_Source extract_:
Nomination Committee

I. PURPOSE

The purpose of the Nomination Committee (the "Committee") is to provide assistance to the board of directors (the "Board") of Kforce Inc. (the "Corporation") in the selection of candidates for election to the Board, including identifying, as necessary, new candidates who are qualified to serve as directors of the Corporation and recommending to the Board, the candidates for election to the Board.

II. COMMITTEE COMPOSITION

The Committee is established pursuant to Article III of the by-laws of the Corporation. The members of the Committee shall be elected annually by the Board and hold the office until the earlier of: (i) the election of their respective successors; (ii) the end of their services as a director of the Corporation (whether through removal, resignation, expiration of term or death); or (iii) their resignation from the Committee. The Board shall designate one member of the Committee as chairman (the "Chairman"). The Committee will consist of no fewer than three members who fully satisfy the independence requirements, if any, of the Nasdaq National Market and the Securities and Exchange Commission.

III. AUTHORITY

The Committee may delegate to the Chairman such power and authority as the Committee deems to be appropriate, except such powers and authority required by law to be exercised by the whole Committee or by a subcommittee, which the Committee has the authority to form and delegate to, consisting of one or more Committee members, when appropriate.

The Committee shall have the sole authority to retain and terminate any search firm to be used to identify director candidates and shall have sole authority to approve the search firm's fees and other retention terms.

The Committee shall have the authority to obtain advice and assistance from internal or external legal, accounting, or other advisors.

IV. MEETINGS

The Committee shall meet as often as the Committee or the Chairman determines, but not less frequently than annually.

The Committee may conduct its business and affairs at any time or location it deems appropriate. Attendance and participation in a meeting may take place by conference telephone or similar communications equipment by means of which all persons participating in the meeting can hear each other. Any action to be taken at any meeting of the Committee may be taken without a meeting, if all members of the Committee consent thereto in writing and such writing or writings are filed with the minutes of the Committee. All decisions of the Committee shall be determined by an affirmative vote of the majority members in attendance. A quorum of the Committee shall be established when a majority of the members of the Committee are present.

V. RESPONSIBILITIES OF THE COMMITTEE

The following activities are set forth as a guide with the understanding that the Committee may diverge from this guide in accordance with the applicable law.

_Source data_:
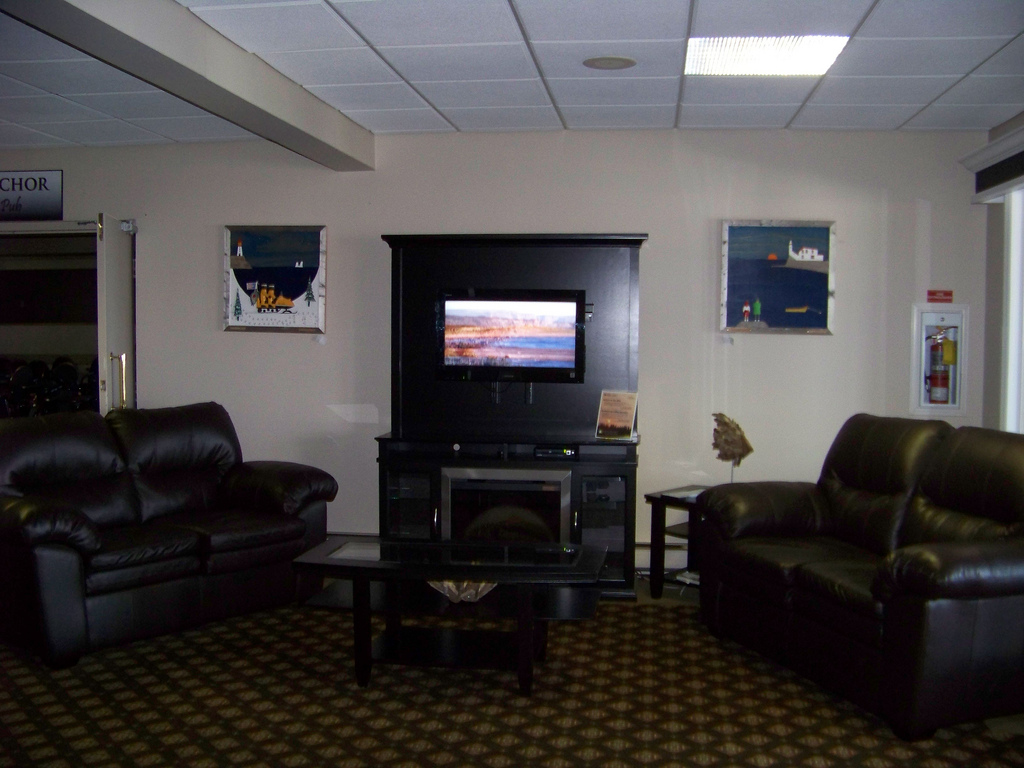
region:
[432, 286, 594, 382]
Tv in a living room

_Prompt 1_: According to the Nomination Committee charter, how often must the Committee meet at a minimum?
_Prompt 2_: The Nomination Committee charter says a Committee member holds office until the earliest of several events. List all of those events.
_Prompt 3_: Continue the Nomination Committee charter from its final sentence.

_Final result 1_: At least once a year.

_Final result 2_:
- The election of the member's successor
- The end of the member's service as a director of the Corporation (whether through removal, resignation, expiration of term or death)
- The member's resignation from the Committee

_Final result 3_:
A. Directorship Management

1 The Committee shall, from time to time, establish guidelines for selecting candidates for election to the Board, and periodically review and amend such guidelines as the Committee deems necessary or appropriate. (Initial guidelines are attached as Appendix A)

2 The Committee shall identify, as necessary, and evaluate potential candidates for nomination as directors, in such manner as the Committee deems appropriate.

3 The Committee shall recommend to the Board the number of directors to be elected and a slate of nominees for election as directors at the Corporation's annual meeting of shareholders.

4 The Committee shall recommend to the Board persons to be appointed as directors in the interval between annual meetings of the Corporation's shareholders.

5 The Committee shall review the qualifications of the members of the Board on a periodic basis and make any recommendations the Committee members may deem appropriate from time to time concerning any recommended changes in the composition of the Board.

6 The Committee shall establish procedures for, and oversee, the Corporation's director orientation and continuing education programs.

B. Annual Evaluation

The Committee shall review and reassess the adequacy of this Charter (including Appendix A) annually and recommend to the Board any proposed changes to this Charter.

C. General

1 The Committee shall report its activities to the Board at the each regularly scheduled meeting of the Board.

2 The Committee shall maintain minutes of its meetings and records relating to those meetings and the Committee's activities.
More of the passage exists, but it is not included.